Débat sur les 35 heures au parlement : Ce n'est ni au parlement, ni à Matignon, qu'on obtiendra satisfaction08/10/19991999Journal/medias/journalnumero/images/1999/10/une-1630.gif.445x577_q85_box-0%2C13%2C166%2C228_crop_detail.jpg

Leur société

Débat sur les 35 heures au parlement : Ce n'est ni au parlement, ni à Matignon, qu'on obtiendra satisfaction

La discussion sur la deuxième loi sur les 35 heures a à peine commencé à l'Assemblée nationale qu'on peut malheureusement en prévoir l'issue. La droite et le patronat s'insurgent, criant à l'autoritarisme. Le patronat s'est même payé le luxe d'un rassemblement-spectacle à la Porte de Versailles, menaçant le gouvernement des pires mesures de rétorsion si le gouvernement n'assouplissait pas un projet, malléable à souhait, à leur avantage.

Martine Aubry et les socialistes s'efforcent de désamorcer les inquiétudes feintes du patronat, en redisant une fois de plus que cette loi n'est pas dirigée contre eux. Ce qu'on a aucune peine à croire.

Elle fait mine, dans le même temps, de prendre en compte les réticences, pas très vigoureuses d'ailleurs, de ses partenaires de la gauche plurielle, en déclarant que le projet n'est pas définitivement bouclé et qu'on peut même l'enrichir, tout en laissant entendre qu'il ne peut être question de remettre en cause la flexibilité, l'annualisation ; c'est-à-dire l'essentiel de ce qui fait problème pour les travailleurs.

Les Verts et surtout les dirigeants du PCF contestent, avant le vote, le projet en expliquant que la seconde loi sur les 35 heures est en régression sur la première comme dit Hue. Ce qui n'est pas peu dire quand on a vu le contenu de cette première loi, exclusivement dirigée contre les acquis des travailleurs, et ressentie comme telle par une bonne partie d'entre eux. Il n'est qu'à voir le nombre de grèves que la mise en place des accords sur les 35 heures a suscité, et suscite encore dans le pays. La deuxième loi Aubry est invotable en l'état, déclare le député du PCF, Maxime Gremetz, signalant qu'entre autres, elle n'imposait aucune contrainte au patronat en matière d'embauche. La première loi non plus, qui ne prévoit qu'une incitation financière, avec des résultats peu probants, malgré la générosité gouvernementale. Il y a fort à parier que la deuxième ne le soit pas plus.

Les déclarations de Jospin, d'abord sur France 2, puis à Strasbourg, sur l'attitude qu'il entend prendre à l'égard du patronat, comme d'ailleurs toute l'attitude du gouvernement socialiste depuis les deux ans et demi qu'il est en place, laissent prévoir ce qu'il en sera. A quoi bon donc faire semblant de s'interroger sur ce que sera le contenu de cette loi, en laissant planer l'incertitude, ce sera la loi qui devrait être votée par le Parlement, le 19 octobre prochain, afin de laisser le temps au PCF de faire la manifestation du 16 octobre pour qu'il reviennent à plus de sagesse, et de pondération, disent les commentateurs et les dirigeants socialistes. En fait en l'état on sait ce que sera cette loi, même " enrichie " par débat parlementaire.Ce sera un tremplin pour les patrons, avec subventions à la clé, pour qu'ils continuent à faire la loi, la leur, c'est-à-dire la loi du plus fort, avec d'autant plus de moyens qu'ils auront la caution d'un gouvernement dit de gauche. Même aménagée, retouchée, cette loi restera invotable pour qui se veut un représentant des intérêts du monde du travail.

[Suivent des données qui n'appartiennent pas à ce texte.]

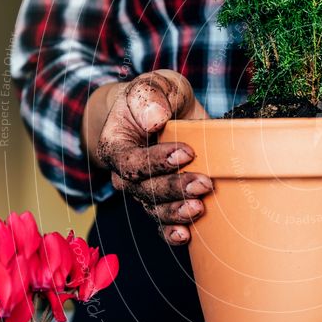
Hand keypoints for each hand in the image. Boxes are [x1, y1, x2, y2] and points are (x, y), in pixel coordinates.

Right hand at [85, 70, 211, 244]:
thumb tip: (156, 120)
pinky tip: (186, 235)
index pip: (131, 161)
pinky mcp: (162, 201)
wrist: (162, 114)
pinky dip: (172, 233)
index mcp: (116, 145)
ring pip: (154, 209)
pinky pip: (162, 224)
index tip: (187, 152)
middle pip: (144, 190)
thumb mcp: (154, 85)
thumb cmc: (156, 99)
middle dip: (175, 189)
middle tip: (205, 183)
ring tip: (200, 207)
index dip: (156, 161)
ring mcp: (143, 191)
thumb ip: (150, 96)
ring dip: (177, 212)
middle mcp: (124, 174)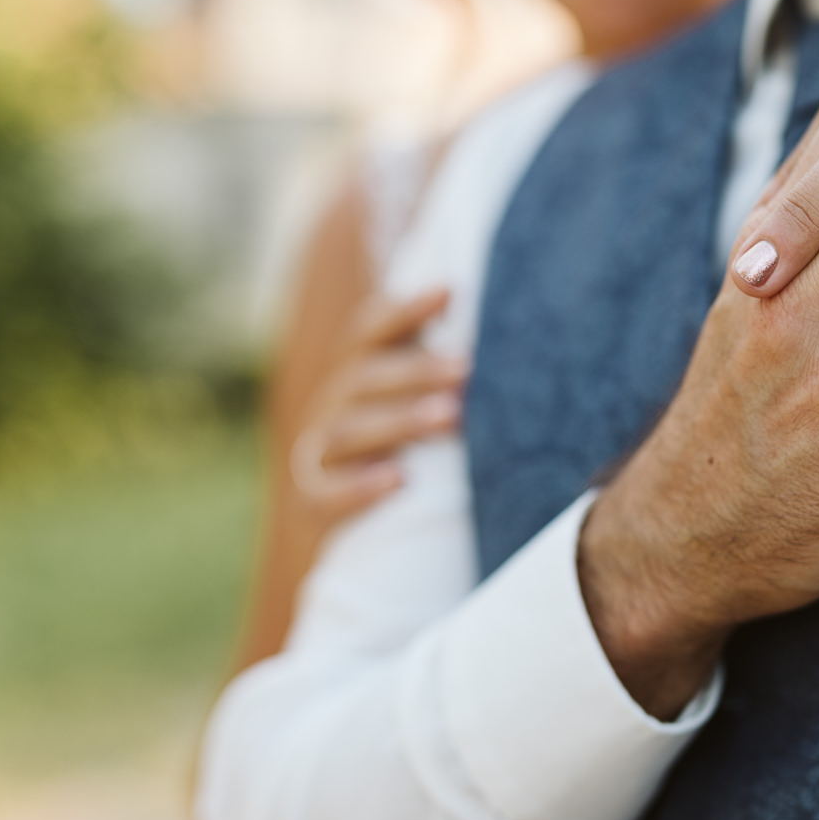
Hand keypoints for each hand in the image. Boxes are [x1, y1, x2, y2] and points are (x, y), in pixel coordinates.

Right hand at [290, 289, 466, 524]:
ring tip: (449, 417)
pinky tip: (399, 479)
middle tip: (466, 369)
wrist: (349, 529)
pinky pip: (326, 492)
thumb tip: (504, 317)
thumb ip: (445, 367)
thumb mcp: (417, 402)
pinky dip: (360, 486)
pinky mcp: (313, 502)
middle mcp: (335, 405)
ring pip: (349, 430)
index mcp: (360, 373)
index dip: (405, 310)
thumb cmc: (400, 448)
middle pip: (366, 377)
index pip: (371, 331)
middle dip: (417, 370)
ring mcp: (320, 453)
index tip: (448, 290)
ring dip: (401, 421)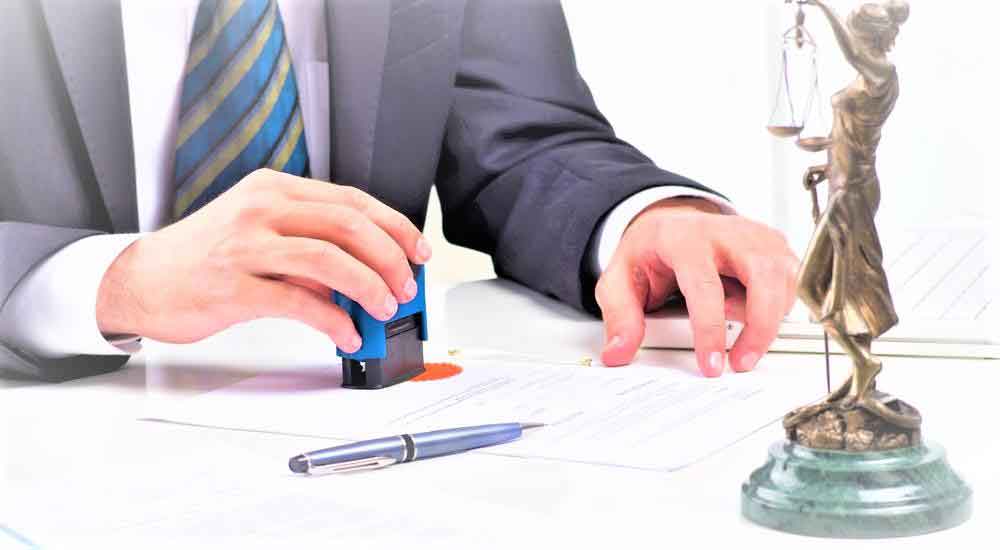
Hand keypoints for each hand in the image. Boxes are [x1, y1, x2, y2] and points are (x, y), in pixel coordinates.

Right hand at [96, 170, 431, 351]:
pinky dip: (334, 321)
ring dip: (369, 288)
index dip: (394, 227)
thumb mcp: (257, 230)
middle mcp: (261, 209)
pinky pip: (299, 303)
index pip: (351, 200)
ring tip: (384, 310)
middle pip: (348, 225)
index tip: (418, 252)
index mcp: (273, 189)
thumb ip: (308, 243)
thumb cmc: (203, 256)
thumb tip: (368, 271)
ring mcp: (245, 246)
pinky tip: (347, 335)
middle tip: (406, 287)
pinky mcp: (233, 287)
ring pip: (329, 260)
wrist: (139, 279)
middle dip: (390, 258)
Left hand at [595, 198, 798, 376]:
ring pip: (784, 277)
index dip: (710, 329)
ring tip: (744, 341)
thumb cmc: (649, 253)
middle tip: (742, 362)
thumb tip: (618, 353)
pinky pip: (792, 280)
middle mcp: (725, 232)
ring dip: (770, 318)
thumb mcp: (619, 282)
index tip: (711, 363)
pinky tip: (755, 316)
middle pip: (762, 275)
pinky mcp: (774, 246)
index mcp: (683, 239)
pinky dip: (779, 306)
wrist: (669, 224)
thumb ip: (620, 318)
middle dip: (759, 326)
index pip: (704, 285)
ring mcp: (755, 236)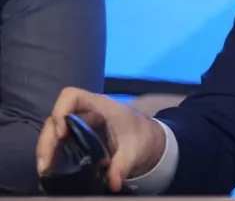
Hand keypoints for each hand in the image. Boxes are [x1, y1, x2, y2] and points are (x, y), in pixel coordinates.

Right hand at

Pourtant, la diminution du temps de travail est nécessaire et légitime. En premier lieu parce que les conditions de travail des salariés, loin de s'améliorer comme le progrès technologique le permettrait, ce sont au contaire considérablement dégradées ces dernières années. Et la première loi sur les 35 heures y a amplement aidé. Ensuite parce que ce serait la moindre des choses que la population laborieuse cesse d'être, une fois de plus, victime du progrès, et qu'elle en profite à son tour. Mais pour cela il ne suffira pas d'une loi, même rigoureuse, précise et contraignante à l'égard des exploiteurs. Car même si une telle loi était adoptée - et on n'en prend pas le chemin -, encore faudrait-il que la classe ouvrière en impose l'application, ce qui suppose que se crée un rapport de forces en sa faveur à l'échelle du pays.

La manifestation du 16 octobre prochain, pour ceux qui entendent y défendre cette perspective, peut être l'occasion de se faire entendre, et surtout d'être un premier pas vers le développement d'autres luttes qui contribuent au renversement de ce rapport de force, en faveur d'un rapport de force qui ne laisse plus les patrons et leurs défenseurs, faire leur loi.